Almost as hard as it is to imagine that modern conservatives would expect it.



They’d expect it of Romney. Probably Pawlenty. They wouldn’t expect “a tedious grasp” from Palin, anymore than a Democrat would expect Joe Biden to talk about anything without putting his foot so far down his mouth his small intestine filed a restraining order. More to the point: guts can be useful if the head of state is grasping for endless federal control, tedious or not. If the head can produce an endlessly detailed rationale for putting the federal government in every doctor’s office in every town in every state, there are a great many people whose guts say “well, NO,” and they are drawn to someone whose instincts do not compel them to federalize every moment of your daily life – and don’t need 375 pages to tell you why.

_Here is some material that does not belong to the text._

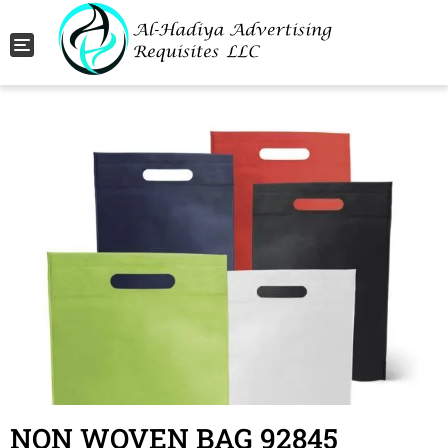
Toggle navigation
NON WOVEN BAG 92845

To recap, then. All those gut-feeling liberals before Obama: good. All those smart, brainy conservatives: good, I guess. Popular figures on the right who channel the very same emotions liberals once claimed to understand: very very bad. It’s not because of her policies, mind you – it’s because she’s dumb and popular. If Sarah Palin believed in nationalizing the energy industry, raising the top tax rate to 50%, fleeing from Iraq, and had aborted her last child, why, they’d hate her just as much. Right?

No, of course not. Sometimes I think they feel good about being scared of Sarah Palin because they feel so bad about being proud of Barbara Boxer.